By Jack Healy
AURORA, Colo. — Micaela Samol Gonzalez, dressed in blue detention scrubs, made her way to the front of a windowless courtroom in Colorado on Thursday and faced the judge. After she gave her name and arranged a future court date for her immigration case, the judge asked whether she had any questions.
She had just one.
“My question is regarding my son,” Ms. Gonzalez, whose boy was taken away by immigration authorities shortly after she was accused of crossing the border illegally on a journey from Guatemala, said in Spanish. “I’ve been given a number to contact him but nobody’s replying to me, and I’m wondering if he’s doing well.”
A day after President Trump signed an executive order scrapping his administration’s practice of separating immigrant parents and children at the border, there was no relief for Ms. Gonzalez and hundreds of other parents who were little closer to reuniting with the more than 2,300 children who have been taken from them under the administration’s “zero tolerance” border enforcement policy.
Parents said they still did not know how to track down their children, and struggled to find out any information through a 1-800 hotline set up by the federal Office of Refugee Resettlement. Others who had located their children said they were still separated by thousands of miles and a bureaucratic maze they did not know how to navigate.
The one thing they wanted was their children. But parents and lawyers said those reunions still seemed achingly distant and uncertain.
Administration officials have said children were taken only from parents who had violated the law by crossing the border without proper documents. Brian Marriott, senior director of communications for the Department of Health and Human Services, said after the new executive order was signed that the agency was “working toward” reunifying families, though he could not say how quickly that would happen.
s Ms. Gonzalez listened to the judge over a pair of translation headphones, a court officer gave her a photocopied fact sheet titled, in Spanish, “Are you detained and separated from your children?” She said she had not seen her son since May 25, when they were separated at the border. She thought he was in New York. She knew nothing for sure.
“I called but nobody answered,” she said. “I tried before.

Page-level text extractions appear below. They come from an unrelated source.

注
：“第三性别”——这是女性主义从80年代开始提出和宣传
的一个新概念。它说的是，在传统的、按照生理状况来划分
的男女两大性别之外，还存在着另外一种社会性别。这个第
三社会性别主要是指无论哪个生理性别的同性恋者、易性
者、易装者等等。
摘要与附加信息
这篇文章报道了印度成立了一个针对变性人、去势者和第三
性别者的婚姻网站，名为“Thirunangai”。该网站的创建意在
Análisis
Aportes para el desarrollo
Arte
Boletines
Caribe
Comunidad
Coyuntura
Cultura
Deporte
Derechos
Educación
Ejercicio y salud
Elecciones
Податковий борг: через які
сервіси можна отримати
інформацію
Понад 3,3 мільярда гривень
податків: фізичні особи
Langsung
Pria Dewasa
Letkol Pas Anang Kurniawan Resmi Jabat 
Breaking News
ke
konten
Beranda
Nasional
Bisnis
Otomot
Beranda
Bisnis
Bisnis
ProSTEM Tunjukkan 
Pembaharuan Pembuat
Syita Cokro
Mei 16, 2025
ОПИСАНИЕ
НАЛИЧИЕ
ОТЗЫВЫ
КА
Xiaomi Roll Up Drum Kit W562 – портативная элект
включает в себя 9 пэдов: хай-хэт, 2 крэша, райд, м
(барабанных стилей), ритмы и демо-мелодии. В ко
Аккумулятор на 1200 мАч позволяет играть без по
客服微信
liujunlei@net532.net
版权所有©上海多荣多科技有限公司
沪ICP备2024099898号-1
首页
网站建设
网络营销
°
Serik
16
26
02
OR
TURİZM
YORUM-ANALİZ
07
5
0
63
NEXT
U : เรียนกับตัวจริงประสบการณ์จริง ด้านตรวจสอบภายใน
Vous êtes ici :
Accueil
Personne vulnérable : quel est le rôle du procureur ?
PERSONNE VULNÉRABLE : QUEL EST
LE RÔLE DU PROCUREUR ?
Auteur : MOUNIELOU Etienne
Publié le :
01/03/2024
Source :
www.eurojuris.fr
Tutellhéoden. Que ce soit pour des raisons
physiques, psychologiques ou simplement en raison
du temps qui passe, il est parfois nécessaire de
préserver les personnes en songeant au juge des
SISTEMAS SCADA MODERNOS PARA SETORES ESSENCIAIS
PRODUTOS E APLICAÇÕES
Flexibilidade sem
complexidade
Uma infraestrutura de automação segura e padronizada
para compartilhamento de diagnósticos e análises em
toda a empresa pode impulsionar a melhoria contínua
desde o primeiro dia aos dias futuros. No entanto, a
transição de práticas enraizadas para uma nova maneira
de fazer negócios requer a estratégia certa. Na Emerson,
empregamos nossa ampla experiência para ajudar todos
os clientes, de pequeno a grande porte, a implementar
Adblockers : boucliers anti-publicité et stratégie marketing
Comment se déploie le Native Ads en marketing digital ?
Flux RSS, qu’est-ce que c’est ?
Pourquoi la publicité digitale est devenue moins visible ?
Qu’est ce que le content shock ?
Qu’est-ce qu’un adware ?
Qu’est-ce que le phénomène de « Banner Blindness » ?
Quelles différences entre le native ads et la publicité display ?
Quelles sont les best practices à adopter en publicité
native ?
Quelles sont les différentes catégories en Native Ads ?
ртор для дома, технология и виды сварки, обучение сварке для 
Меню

I will keep trying.”
Even outside the walls of a detention facility, some parents could only guess when they would see their children again.
Angelica, a 31-year-old asylum applicant from Guatemala who feared repercussions if she disclosed her last name, said she had not seen her 8-year-old daughter since the two were separated at an immigration detention facility in Arizona in early May. They had been apprehended by immigration officers somewhere in the desert.